Dr SantaMaria holds a BA in history (Wellesley College, United States), an MA in linguistics and a PhD in education (both Exeter University, United Kingdom). She has specialised in microfinance capacity building since 2000, based on her experience in international development in Latin America, Africa and Asia, her education and training in the United Kingdom, Germany and Kenya and her involvement with professional interactive multimedia at the BBC and for various corporate and EU projects.

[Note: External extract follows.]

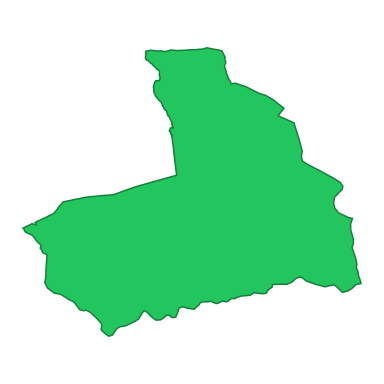 Naidas, Caras-Severin, Romania
{"feature_id": "2599482B94833013529411", "entity_name": "Naidas", "entity_type": "district", "adm_level": 2, "iso_a3": "ROU", "parent_name": "Romania", "parent_adm1": "Caras-Severin", "projection": "equal_earth", "projection_center": [21.557, 44.883], "detail": "fine", "context": "isolated", "style": "filled", "palette": "green", "viewbox_px": 384, "rotation_deg": 0, "n_neighbors": 0, "source": "geoboundaries", "source_scale": "gbopen_adm2", "svg_char_len": 4939}
<svg xmlns="http://www.w3.org/2000/svg" viewBox="0 0 384 384"><path d="M342.4,292.4L347.9,291.0L352.2,288.3L355.8,284.6L361.0,283.5L360.6,281.8L360.2,280.2L359.6,278.6L358.9,277.0L357.8,271.2L356.1,267.5L356.9,264.6L356.0,259.5L352.0,247.2L353.5,243.7L353.2,238.4L350.8,230.3L350.6,223.8L352.5,218.5L348.5,217.5L338.8,213.0L334.9,208.4L333.6,203.3L334.6,197.1L342.3,189.2L342.8,186.1L340.3,182.5L333.9,178.4L326.9,174.6L320.0,170.8L312.9,167.2L305.9,163.5L302.5,160.9L301.4,157.2L302.2,151.0L300.3,143.9L298.3,136.8L296.1,129.8L293.9,122.7L289.4,120.8L278.1,115.8L283.9,108.2L272.6,99.4L265.5,95.3L259.7,93.6L252.6,90.1L245.5,86.5L240.4,84.9L237.8,84.0L235.3,83.2L231.2,84.0L230.7,82.5L230.5,81.9L229.5,80.3L228.5,78.6L227.8,76.7L226.4,73.1L225.9,70.4L224.8,67.5L224.6,65.1L225.7,63.2L225.7,61.5L224.7,59.0L224.7,57.7L225.2,57.3L221.8,50.7L206.8,47.8L203.1,49.0L198.9,49.3L196.5,49.6L187.9,49.9L185.7,50.2L180.7,50.4L177.5,50.5L175.4,50.4L170.0,50.0L169.5,50.5L167.7,51.0L164.4,51.6L162.2,51.0L159.2,50.9L156.9,51.0L150.9,50.2L145.6,51.3L145.9,52.6L145.9,54.2L145.6,55.5L145.4,58.2L146.8,60.3L148.0,60.4L150.1,62.8L152.2,64.1L153.0,65.3L154.6,66.6L156.6,69.0L157.9,69.7L158.9,70.5L159.5,71.1L159.5,72.3L159.3,75.1L159.7,76.7L160.3,78.8L159.5,79.2L159.4,80.0L159.5,80.3L158.7,80.6L157.9,80.8L157.1,80.6L156.5,80.8L155.9,80.6L154.8,81.9L154.6,83.1L154.3,83.5L153.5,86.5L153.4,87.2L153.8,88.0L153.8,88.4L153.7,89.0L153.7,89.6L153.7,90.0L153.7,90.5L154.2,90.9L153.9,91.6L154.1,92.8L154.3,93.2L155.1,93.7L155.0,94.3L155.2,94.8L155.1,95.3L155.4,95.9L155.6,96.2L156.2,96.7L157.3,98.1L157.9,98.9L158.2,99.1L159.1,100.5L159.5,100.9L159.9,101.1L160.3,101.3L160.6,101.5L160.8,101.7L161.1,102.0L161.4,103.1L161.6,103.4L162.0,103.9L162.2,104.3L162.3,104.6L162.2,105.1L162.3,105.4L162.6,105.9L162.9,106.5L163.5,107.1L164.1,108.0L164.1,108.3L164.1,108.8L164.2,109.1L164.8,109.8L165.5,110.3L166.1,110.6L166.3,110.7L166.4,111.1L166.6,111.6L166.8,112.0L166.9,112.3L166.9,112.8L167.2,113.5L167.6,114.4L167.5,115.0L168.2,115.3L168.2,116.0L168.9,116.5L169.3,117.2L170.4,119.7L170.7,120.2L171.1,121.2L172.1,122.6L172.1,122.8L171.8,123.4L171.7,123.7L171.7,123.9L172.2,124.3L172.3,124.6L172.1,125.5L172.3,126.1L172.3,126.5L172.5,126.9L173.0,127.2L173.1,127.3L173.1,127.6L173.1,127.9L173.0,128.1L172.9,128.2L171.6,127.8L171.1,127.8L170.9,127.8L170.3,128.2L170.2,128.4L170.1,128.7L170.0,129.6L170.0,130.0L169.8,130.2L169.4,130.3L169.3,130.6L169.3,130.8L169.4,131.0L169.7,131.3L170.0,131.6L170.6,131.7L170.7,131.9L170.7,132.5L170.6,132.9L170.6,133.1L170.7,133.3L171.2,133.6L171.2,133.8L171.3,133.9L171.1,134.3L171.1,134.7L171.4,135.1L172.4,135.3L172.5,135.4L172.6,135.6L172.5,135.9L171.8,136.7L171.7,136.8L171.7,137.1L172.1,137.8L172.4,138.6L172.5,139.2L172.4,139.7L172.5,140.4L172.4,141.2L172.5,141.3L173.2,146.2L174.3,156.0L175.1,162.7L176.1,171.2L176.6,175.2L174.7,175.8L164.1,178.7L143.6,184.5L139.6,185.6L135.0,187.0L126.8,189.8L117.6,193.2L113.4,194.7L109.7,195.0L107.0,195.3L105.0,195.3L86.9,197.1L83.2,197.7L78.9,198.7L75.3,199.3L71.9,200.1L66.9,201.1L63.0,202.0L60.7,204.8L59.1,206.6L56.1,210.6L55.3,211.5L53.9,213.4L51.4,214.6L48.5,216.0L46.4,217.2L36.8,221.5L35.5,222.4L36.0,222.4L36.3,222.7L35.8,224.5L36.0,224.8L34.6,224.3L33.8,224.2L32.7,224.1L32.1,223.6L30.6,224.4L30.2,224.7L26.5,226.4L23.0,228.1L24.0,228.8L24.1,229.8L24.9,231.1L25.4,231.9L26.1,232.4L27.1,232.7L28.4,233.6L29.3,233.9L30.2,234.1L31.1,234.7L32.3,235.5L33.2,236.3L34.1,237.5L35.2,238.8L36.0,240.4L36.7,241.1L37.5,241.9L38.8,243.2L40.4,244.5L40.7,245.2L41.0,245.6L40.8,247.0L40.3,248.4L41.3,249.5L42.1,250.6L42.3,251.9L43.1,252.8L43.7,253.1L44.2,253.5L46.0,254.1L47.1,255.1L46.9,257.0L46.4,263.6L46.0,270.2L45.9,276.8L44.8,282.5L47.7,288.2L54.4,293.2L60.5,294.2L69.0,299.6L73.4,301.7L75.1,303.5L76.6,305.5L78.1,307.4L79.4,309.5L83.1,310.7L86.2,310.2L90.6,312.5L93.3,315.1L96.0,317.7L98.6,320.4L101.1,323.2L101.8,325.1L101.1,329.7L102.8,331.5L104.7,333.3L106.6,334.8L108.7,336.2L112.5,335.1L116.4,328.9L119.9,326.8L125.7,325.8L129.0,324.3L132.2,322.7L135.4,321.0L138.5,319.2L142.2,313.0L144.1,310.6L147.5,312.5L148.4,313.6L149.3,314.7L150.3,315.7L151.4,316.7L152.5,317.6L153.6,318.5L154.8,319.3L156.0,320.1L160.5,319.9L162.1,318.9L163.6,317.9L165.0,316.7L166.4,315.4L168.5,315.0L172.3,317.7L175.7,317.2L176.7,314.9L177.6,312.7L178.4,310.3L179.1,308.0L182.9,306.8L187.0,308.1L194.3,309.3L195.3,308.1L196.4,307.1L197.6,306.0L198.8,305.1L200.6,302.4L203.3,301.8L205.1,301.9L206.9,301.9L208.7,301.7L210.5,301.3L211.9,301.8L213.4,302.3L214.7,303.0L216.1,303.6L218.6,303.0L222.5,300.9L226.0,301.9L228.6,300.9L231.5,298.4L234.3,298.8L236.0,297.9L237.8,297.1L239.7,296.5L241.6,296.0L250.1,295.3L254.1,292.7L262.3,293.8L266.0,293.4L268.1,290.1L272.2,287.0L272.4,284.6L275.9,284.4L279.4,284.3L283.0,284.3L286.5,284.4L291.8,282.3L295.2,279.0L299.2,277.0L302.4,277.7L306.1,280.9L316.0,284.5L325.2,286.8L334.0,284.7L336.8,286.9L342.4,292.4Z" fill="#22c55e" stroke="#15803d" stroke-width="1.5"/></svg>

She has led microfinance and microinsurance projects in East and West Africa, India, Nepal and China, and was the UK coordinator for the UN International Year of Microcredit 2005. Dr SantaMaria has participated in award-winning teams for interactive multimedia titles for the BBC’s ground-breaking Domesday Project and the EU Lingua Project.
Sanjay Sinha
Managing director, M-CRIL
[email protected]
Sanjay Sinha is managing director of Micro-Credit Ratings International Limited (M-CRIL) – a company that undertakes financial and social ratings of microfinance institutions and provides research and other services designed to promote the flow of investment in microfinance and microinsurance. Mr Sinha has more than 30 years’ economic and development research experience and has worked in more than two dozen countries. In addition to microfinance, he specialises in the analysis of value chains relevant to the livelihoods of poor people and microenterprise promotion. He was involved with M-CRIL’s launch of a pioneering programme to assess the performance of private schools aimed at low-income students in developing countries. In 1983 Mr Sinha co-founded Economic Development Associates Rural Systems, a premier development consulting company in Asia. Between 2006 and 2008 he was a member of the UN advisory group on inclusive financial sectors. He has an MPhil in economics from Oxford University.
Ludovic Urgeghe
Researcher, Centre for European Research in Microfinance
[email protected]
Ludovic Urgeghe PhD is a permanent researcher at the Centre for European Research in Microfinance. In addition, he is a PhD student at the Warocqué School of Business and Economics, University of Mons, Belgium, where he is also a teaching assistant in management. His PhD research focuses on microfinance commercialisation and aims to explore the role of socially responsible investors in the microfinance sector.
Jean-Claude Vansnick
Consultant, Value Focused Consulting SPRL
[email protected]
Jean-Claude Vansnick is a consultant at Value Focused Consulting SPRL. He was previously professor of quantitative methods at the Warocqué School of Business and Economics, University of Mons, Belgium, with a main interest in multi-criteria decision analysis. Dr Vansnick received his doctor of science degree in mathematics from the Université Libre de Bruxelles in 1973. He has widely published in the area of decision making and his paper “Strength of Preference: Theoretical and Practical Aspects” was selected as Belgium’s national contribution for the 10th triennal conference of the Internal Federation of Operational Research Societies. Dr Vansnick is a member of several research groups on multi-criteria analysis and has been a visiting professor at several international summer schools on multi-criteria decision-making support. He is a co-author of the Measuring Attractiveness by a Categorical Based Evaluation Technique approach and has extensive experience in applying this in real decision contexts.